The United Nations Security Council is a pivotal instrument in maintenance of security and promotion of human rights throughout the world. However, its structure is no longer suitable for effective resolutions of these issues, as demonstrated its failures in Rwanda, Bosnia, Somalia, Syria, CAR, and Sudan. But how can the Security Council be reformed?
Firstly, reform has to target the use of veto. Historically, the decision to allow the veto use was dictated by a willingness to avoid potential disputes between the UN founders. Yet in modern world, the use of veto becomes an obstacle, rather than a solution to the world problems-the fact that approximately 257 vetoes were applied between 1946 and 2004 means that there were over 200 resolutions, which were either paralysed or blocked at early conflict stages.
However, the possibility that P5 members will completely abandon the use of veto remains low, considering the fact that such right is considered as a privilege and instrument for avoiding the ‘’tyranny of majority’’ within Security Council.
Under those circumstances, two proposals can improve current situation. On the one hand, the use of veto could be restricted to certain areas, such as security maintenance and peace enforcement, simultaneously limiting its use in other areas, particularly over the peacekeeping (Article 6 of UN Charter), human rights and accession of the new members within the Security Council. On the other hand, there has been an interesting proposal put forward by Colombia and Uruguay which involves leaving the use of veto largely untouched, but directing certain issues to the General Assembly vote, and in cases, where the majority of Assembly vote in favour of resolution, to override any vetoes imposed by the Permanent 5 members.

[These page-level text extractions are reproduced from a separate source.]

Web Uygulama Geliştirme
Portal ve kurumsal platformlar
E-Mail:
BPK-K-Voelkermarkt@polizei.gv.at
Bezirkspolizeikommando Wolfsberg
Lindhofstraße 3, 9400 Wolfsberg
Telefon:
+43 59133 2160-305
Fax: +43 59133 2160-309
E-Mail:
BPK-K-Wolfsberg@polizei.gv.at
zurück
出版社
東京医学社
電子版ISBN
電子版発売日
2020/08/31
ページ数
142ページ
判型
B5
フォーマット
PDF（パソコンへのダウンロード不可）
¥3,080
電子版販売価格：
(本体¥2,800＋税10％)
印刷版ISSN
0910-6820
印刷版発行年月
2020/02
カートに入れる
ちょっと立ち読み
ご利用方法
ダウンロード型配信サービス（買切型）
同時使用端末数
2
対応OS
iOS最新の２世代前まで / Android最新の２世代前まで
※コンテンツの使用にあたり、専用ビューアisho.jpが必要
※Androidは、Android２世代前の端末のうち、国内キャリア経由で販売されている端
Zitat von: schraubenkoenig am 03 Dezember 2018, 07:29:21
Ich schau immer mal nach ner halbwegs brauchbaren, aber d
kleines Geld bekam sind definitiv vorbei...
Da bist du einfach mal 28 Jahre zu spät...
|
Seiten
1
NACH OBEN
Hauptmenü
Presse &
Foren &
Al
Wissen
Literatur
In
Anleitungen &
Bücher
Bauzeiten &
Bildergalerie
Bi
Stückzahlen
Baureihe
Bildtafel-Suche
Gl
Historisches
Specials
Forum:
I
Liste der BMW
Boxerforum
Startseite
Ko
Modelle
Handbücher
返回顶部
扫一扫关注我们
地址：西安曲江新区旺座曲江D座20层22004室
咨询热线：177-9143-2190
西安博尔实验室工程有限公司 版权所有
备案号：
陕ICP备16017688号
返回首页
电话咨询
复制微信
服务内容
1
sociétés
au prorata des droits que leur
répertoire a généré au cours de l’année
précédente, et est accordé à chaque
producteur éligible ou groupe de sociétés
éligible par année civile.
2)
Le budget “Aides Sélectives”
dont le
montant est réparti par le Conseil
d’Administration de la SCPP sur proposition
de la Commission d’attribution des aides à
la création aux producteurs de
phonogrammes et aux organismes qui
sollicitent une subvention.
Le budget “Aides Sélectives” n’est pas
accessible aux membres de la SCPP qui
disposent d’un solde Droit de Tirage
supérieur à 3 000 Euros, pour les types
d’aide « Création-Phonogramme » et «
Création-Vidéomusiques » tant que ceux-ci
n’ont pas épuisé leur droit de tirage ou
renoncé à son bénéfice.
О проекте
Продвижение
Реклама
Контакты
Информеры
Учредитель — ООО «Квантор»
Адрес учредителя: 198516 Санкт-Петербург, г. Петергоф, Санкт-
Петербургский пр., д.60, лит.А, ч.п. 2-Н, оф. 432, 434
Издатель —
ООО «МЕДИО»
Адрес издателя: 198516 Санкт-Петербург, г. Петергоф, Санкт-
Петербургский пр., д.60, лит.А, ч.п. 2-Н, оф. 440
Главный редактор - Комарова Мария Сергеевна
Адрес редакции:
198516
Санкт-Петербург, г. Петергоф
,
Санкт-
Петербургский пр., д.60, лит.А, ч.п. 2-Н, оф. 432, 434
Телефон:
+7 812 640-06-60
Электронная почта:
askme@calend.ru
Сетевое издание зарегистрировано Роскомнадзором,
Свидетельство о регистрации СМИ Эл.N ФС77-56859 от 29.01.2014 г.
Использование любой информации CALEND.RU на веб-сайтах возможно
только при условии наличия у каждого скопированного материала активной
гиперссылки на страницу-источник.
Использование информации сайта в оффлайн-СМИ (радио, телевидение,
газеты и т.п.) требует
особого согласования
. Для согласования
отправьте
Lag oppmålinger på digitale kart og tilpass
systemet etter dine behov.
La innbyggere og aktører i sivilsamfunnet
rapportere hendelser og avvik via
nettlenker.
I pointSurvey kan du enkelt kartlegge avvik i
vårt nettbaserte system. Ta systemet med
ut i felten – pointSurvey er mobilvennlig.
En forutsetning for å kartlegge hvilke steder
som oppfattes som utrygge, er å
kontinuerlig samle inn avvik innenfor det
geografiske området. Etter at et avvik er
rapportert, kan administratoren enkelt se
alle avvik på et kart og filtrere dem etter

These changes can help foster the process of democratisation of the UN institutions generally and would demonstrate that changes can still be made to the world’s most important decision-making body, despite the continuous anachronisms.
Secondly, the reform should also focus on issue of representation. Despite the fact that UN membership quadrupled over the past 70 years, its ultimate authority still rests with the same old permanent 5 members. The current Council composition represents only 29% of world populations and fails to provide any representation of many world regions, such as Africa, the Islamic world or Latin America.
However, the current P5 members, rhetorically supportive of the greater representation, in practice are either reluctant or unwilling to reform the organisation. For instance, China voted against the possibility of Japan permanent membership and later made it clear that it would not support similar status for Germany or India.
A solution to the problem can be two-fold. On the one hand, a wide range of actors, including NGOs, advocacy groups, influential leaders of Global South, and key UN personnel should emphasise the importance and inevitability of UN reform for pressurising the P5 members into action.
On the other hand, a possible option is increasing the size of the Security Council in order to include representatives from regions which currently have no permanent representation. The rise of disputes regarding a particular candidate can be avoided if the inclusion of the new members could be established on the rotating basis (4 -6 years) and could be determined by the regional IGOs. For instance, African Union could nominate African states, EU would nominate EU members, the Arab League could nominate Arab states and so forth.
To conclude, the international community should utilise this year productively and reform the structure of the Security Council. Certainly, the suggestions in this article neither provide a comprehensive list of any possible reforms, nor do they represent the ‘’absolute must’’, which once applied rigidly, would certainly lead us to an effective and representative Security Council. Instead, they can be used as a starting point for either reform or critical intellectual discussion, which once pursued consistently and thoroughly could improve Council’s work in the long-term perspective.